MHNJB: Relato da visita
A visita ao Museu de História Natural e Jardim Botânico da UFMG foi uma experiência muito interessante. Nela, foram trabalhados diversos tópicos, desde a discussão acerca dos objetos, à natureza e trabalhos artísticos atuais e antigos.
Em um primeiro momento, assistimos no auditório um trecho do filme “2001: Uma odisseia no espaço”. A partir das cenas iniciais, que se passam na pré-história e do drops sobre os objetos e obras de arte, foi possível ampliar nossos conhecimentos sobre a concepção e as diferentes formas de uso possíveis de se fazer com os objetos. Nesse sentido, extrapolando a significação funcional dos objetos, discutimos o seu uso como ferramenta de defesa e como obra de arte. Os objetos não possuem um modo de uso fixo e unilateral, eles são livres e mutáveis, o seu uso deve ser ampliado através da experimentação humana, assim como foi feito no filme. Ademais, achei, particularmente, muito interessante a frase de Bertolt Brecht - “A função principal de todo objeto é destruir o inimigo” - a qual explícita muito bem o momento da evolução humana no qual os ossos deixam de ser somente ossos e se tornam uma ferramenta para defesa, dominação de territórios e sobrevivência. Assim, o uso dos objetos evoluiu até o ponto que os artistas podem utilizar materiais
“prontos” para transformar o seu uso e virar arte.
Posteriormente a turma foi dividido em dois grupos e prosseguimos com a visitação. Já havia visitado o Presépio do Pipiripau antes quando criança, mas a minha vivência foi bem diferente da anterior. Nessa visita voltei a minha atenção para aspectos mais pessoais do artista Raimundo Machado e para a estrutura por traz do presépio. Foi muito interessante ver todo o trabalho de uma vida, feito por alguém que colocou tanta energia e recursos em sua obra. É impressionante o esforço e dedicação de Raimundo, uma vez que são mais de 500 bonecos esculpidos manualmente com muitos detalhes e com articulações para se movimentarem, além da incrível casa de máquinas que vista da parte exterior surpreende pelo seu funcionamento e pela estrutura totalmente original, feita com fios, contrapesos e outras tecnologias da época, de modo que é ainda mais extraordinária quando é evidenciado que tudo foi feito manualmente. Quando o maquinário começa a funcionar, os movimentos entram em sincronia, mostram toda a história de Jesus e evidenciam ainda mais a riqueza de detalhes da obra. É uma bela herança deixada por Raimundo e com certeza é possível se conectar à sensibilidade do artista. Além disso, é muito interessante notar, em comparação com o filme e com a exposição de antropologia, a evolução das produções artísticas humans e o desenvolvimento da tecnologia e do uso dos objetos.
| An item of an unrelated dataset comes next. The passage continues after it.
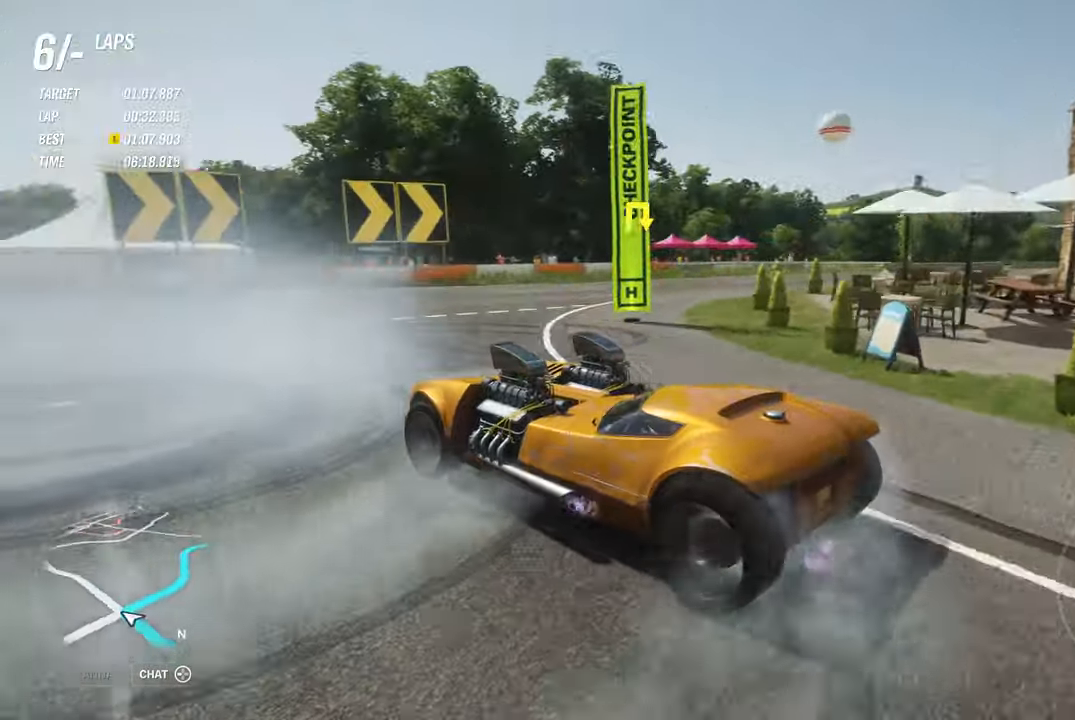
{"buttons": ["R2"], "left_stick": "center", "right_stick": "center", "events": []}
A exposição de arqueologia foi a continuação da visita, esse momento foi muito intrigante, principalmente ao refletir que são povos que habitavam a nossa região milhares de anos atrás e desenvolveram relações muito fascinates com os objetos. Ao observar os instrumentos foi possível ver como muitos deles possuíam uma função prática, como as flechas, facas e outros aparatos feitos de pedra, porém haviam outros que evidenciavam um significado mais complexo e tinha relação com crenças espirituais, como os vasos funerários, de modo que é possível perceber a importância para além da função que os materiais tinham. Além disso, foi muito interessante ver produções mais artísticas desses povos pré-históricos, dado que me fizeram refletir sobre como esse seres humanos antigos também são seres humanos como nós e possuem sentimentos, criatividade e dons próprios.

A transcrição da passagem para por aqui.